Testing for efficacy with multiple endpoints is an important statistical problem. In accordance with the Prescription Drug User Fee Act of the U.S. Congress (PDUFA IV), the Food and Drug Administration (FDA) will issue a guidance on Multiple Endpoints in 2009. Such statistical problems have defined paths to decision-making. With primary and secondary endpoints, efficacy in a secondary endpoint is only relevant if efficacy in the primary endpoint has been shown. A current approach is based on closed testing, testing all possible intersection hypotheses, and collating the results. For decision-making to follow pre-defined paths, strategic choices of test statistics and critical values must be made. As the number of doses and endpoints increase, such strategic choices become increasingly difficult.

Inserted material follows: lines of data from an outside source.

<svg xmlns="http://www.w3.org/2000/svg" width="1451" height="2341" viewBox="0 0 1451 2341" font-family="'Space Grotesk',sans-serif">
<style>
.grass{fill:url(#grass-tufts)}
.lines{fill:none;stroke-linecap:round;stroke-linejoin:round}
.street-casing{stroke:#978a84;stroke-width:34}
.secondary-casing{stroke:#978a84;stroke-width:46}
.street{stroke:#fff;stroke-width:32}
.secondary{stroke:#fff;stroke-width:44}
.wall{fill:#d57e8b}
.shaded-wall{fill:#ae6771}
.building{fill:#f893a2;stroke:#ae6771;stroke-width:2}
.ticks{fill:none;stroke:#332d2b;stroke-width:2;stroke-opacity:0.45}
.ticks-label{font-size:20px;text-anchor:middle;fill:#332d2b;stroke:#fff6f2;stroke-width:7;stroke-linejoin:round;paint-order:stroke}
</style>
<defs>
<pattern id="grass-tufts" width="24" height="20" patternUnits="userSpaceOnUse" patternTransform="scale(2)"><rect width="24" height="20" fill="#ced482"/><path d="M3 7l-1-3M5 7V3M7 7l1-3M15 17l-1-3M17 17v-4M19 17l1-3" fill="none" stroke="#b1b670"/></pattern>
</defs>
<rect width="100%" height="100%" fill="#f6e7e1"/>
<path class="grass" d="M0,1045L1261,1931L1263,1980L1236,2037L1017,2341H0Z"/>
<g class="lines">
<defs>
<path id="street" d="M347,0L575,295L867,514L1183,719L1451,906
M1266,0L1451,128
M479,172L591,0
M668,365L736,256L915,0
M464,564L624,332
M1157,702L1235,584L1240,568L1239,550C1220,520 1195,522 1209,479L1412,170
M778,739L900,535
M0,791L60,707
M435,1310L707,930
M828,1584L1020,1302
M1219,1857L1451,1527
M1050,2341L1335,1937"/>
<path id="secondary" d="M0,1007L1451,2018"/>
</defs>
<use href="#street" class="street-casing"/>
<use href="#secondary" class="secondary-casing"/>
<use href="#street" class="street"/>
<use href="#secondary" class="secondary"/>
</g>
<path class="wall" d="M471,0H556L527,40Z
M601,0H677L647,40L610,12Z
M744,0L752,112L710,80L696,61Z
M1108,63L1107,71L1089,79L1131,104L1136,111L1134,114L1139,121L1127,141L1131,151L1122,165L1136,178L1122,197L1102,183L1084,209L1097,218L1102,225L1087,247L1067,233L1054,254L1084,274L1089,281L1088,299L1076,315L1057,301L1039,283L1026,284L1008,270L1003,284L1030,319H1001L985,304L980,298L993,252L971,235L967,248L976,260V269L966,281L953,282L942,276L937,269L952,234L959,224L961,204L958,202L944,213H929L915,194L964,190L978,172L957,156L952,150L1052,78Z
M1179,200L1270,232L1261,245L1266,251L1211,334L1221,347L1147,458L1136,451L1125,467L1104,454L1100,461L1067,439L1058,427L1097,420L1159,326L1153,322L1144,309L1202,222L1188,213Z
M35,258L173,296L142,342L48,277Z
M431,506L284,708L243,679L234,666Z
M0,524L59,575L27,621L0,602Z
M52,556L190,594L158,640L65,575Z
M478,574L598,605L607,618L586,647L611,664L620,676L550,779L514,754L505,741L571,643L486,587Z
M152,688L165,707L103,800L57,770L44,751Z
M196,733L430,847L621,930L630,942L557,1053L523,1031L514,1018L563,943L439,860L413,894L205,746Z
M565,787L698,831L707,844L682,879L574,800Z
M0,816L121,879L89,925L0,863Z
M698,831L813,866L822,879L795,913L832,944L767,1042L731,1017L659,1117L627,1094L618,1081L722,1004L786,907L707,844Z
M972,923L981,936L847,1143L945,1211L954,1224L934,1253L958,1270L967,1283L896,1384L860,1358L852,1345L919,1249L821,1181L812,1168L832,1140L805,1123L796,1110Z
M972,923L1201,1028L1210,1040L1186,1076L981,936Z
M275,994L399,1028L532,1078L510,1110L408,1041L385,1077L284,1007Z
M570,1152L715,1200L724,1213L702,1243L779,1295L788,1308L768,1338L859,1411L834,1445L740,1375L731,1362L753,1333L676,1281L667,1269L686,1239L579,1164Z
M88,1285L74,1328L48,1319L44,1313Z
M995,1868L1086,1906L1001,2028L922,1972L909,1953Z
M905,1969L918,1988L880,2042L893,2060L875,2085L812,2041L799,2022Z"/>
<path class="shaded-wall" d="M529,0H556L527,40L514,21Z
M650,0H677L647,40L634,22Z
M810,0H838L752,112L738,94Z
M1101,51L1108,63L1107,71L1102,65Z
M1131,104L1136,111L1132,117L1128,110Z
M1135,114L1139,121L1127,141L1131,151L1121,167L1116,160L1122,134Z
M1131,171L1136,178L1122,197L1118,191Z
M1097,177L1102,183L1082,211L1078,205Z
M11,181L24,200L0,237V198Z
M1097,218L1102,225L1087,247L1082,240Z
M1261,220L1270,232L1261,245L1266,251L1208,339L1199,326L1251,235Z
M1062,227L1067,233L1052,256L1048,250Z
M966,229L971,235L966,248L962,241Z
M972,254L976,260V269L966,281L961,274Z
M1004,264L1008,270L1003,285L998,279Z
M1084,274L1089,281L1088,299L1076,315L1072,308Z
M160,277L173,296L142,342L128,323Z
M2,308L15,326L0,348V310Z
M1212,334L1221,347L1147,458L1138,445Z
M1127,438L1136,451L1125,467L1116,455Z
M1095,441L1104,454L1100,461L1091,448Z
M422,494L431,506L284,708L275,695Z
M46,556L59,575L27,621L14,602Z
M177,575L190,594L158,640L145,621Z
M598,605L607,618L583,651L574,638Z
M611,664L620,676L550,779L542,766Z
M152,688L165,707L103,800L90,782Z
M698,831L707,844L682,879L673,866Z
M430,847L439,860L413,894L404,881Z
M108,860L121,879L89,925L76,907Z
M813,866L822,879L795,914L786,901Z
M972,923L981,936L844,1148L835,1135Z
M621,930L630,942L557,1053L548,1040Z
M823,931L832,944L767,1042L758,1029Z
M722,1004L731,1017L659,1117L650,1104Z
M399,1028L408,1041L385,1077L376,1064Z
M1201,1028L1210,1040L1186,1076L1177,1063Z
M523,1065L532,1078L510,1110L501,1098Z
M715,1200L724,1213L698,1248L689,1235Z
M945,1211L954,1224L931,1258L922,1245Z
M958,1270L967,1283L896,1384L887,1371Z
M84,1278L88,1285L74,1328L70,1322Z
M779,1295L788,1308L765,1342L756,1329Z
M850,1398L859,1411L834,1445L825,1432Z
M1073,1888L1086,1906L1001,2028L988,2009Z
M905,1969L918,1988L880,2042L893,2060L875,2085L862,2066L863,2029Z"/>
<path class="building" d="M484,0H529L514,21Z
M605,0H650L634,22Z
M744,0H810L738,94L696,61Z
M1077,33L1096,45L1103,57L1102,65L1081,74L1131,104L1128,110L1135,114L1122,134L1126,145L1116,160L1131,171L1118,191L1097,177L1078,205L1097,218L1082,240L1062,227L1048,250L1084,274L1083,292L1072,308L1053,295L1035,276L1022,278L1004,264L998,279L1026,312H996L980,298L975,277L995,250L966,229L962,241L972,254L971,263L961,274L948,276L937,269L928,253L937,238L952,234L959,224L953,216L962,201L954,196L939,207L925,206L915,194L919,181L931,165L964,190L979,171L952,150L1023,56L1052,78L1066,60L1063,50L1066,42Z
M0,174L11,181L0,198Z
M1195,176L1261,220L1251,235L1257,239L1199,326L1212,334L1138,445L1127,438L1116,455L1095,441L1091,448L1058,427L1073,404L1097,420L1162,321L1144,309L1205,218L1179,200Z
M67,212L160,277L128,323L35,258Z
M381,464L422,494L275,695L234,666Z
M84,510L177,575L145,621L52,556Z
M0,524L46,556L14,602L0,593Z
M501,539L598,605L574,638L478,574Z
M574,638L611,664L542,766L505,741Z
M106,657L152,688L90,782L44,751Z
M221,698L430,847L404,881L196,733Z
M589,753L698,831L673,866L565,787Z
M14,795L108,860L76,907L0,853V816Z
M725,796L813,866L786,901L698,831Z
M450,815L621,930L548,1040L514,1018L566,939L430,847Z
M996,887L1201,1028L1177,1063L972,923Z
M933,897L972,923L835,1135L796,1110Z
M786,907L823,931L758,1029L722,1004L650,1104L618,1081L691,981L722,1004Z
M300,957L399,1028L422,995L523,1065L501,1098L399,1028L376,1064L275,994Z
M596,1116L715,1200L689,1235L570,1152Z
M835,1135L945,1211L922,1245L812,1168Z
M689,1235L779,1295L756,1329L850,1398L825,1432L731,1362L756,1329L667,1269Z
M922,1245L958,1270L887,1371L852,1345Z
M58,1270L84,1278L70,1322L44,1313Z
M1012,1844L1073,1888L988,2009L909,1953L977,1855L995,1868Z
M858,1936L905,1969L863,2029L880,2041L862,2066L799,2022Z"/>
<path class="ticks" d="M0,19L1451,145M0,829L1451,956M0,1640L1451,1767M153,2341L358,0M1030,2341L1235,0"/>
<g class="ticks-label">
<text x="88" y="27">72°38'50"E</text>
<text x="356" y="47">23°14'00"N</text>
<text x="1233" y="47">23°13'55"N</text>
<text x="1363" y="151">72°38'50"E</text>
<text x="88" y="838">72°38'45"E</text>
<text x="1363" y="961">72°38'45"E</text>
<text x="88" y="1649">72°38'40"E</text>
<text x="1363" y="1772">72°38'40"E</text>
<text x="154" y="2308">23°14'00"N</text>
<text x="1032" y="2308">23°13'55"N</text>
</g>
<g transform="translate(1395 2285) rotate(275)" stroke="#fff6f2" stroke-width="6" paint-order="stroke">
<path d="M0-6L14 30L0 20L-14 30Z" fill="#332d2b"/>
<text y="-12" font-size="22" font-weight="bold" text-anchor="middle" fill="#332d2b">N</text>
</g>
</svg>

Partition testing is a fundamental multiple comparison principle on which step-down, step-up, and fall-back FWER and gFWER controlling methods are based. Partition testing can be used to implement the Decision Path Principle that we propose. This principle states null hypotheses should be formulated so that decision-making automatically respects pre-defined paths. With primary and secondary endpoints, the number of path-respecting partition hypotheses is far fewer than the number of all intersection hypotheses. Less is More with partition testing, in the sense that testing fewer hypotheses is less mistake-prone, while the method can be more powerful than certain gate-keeping methods.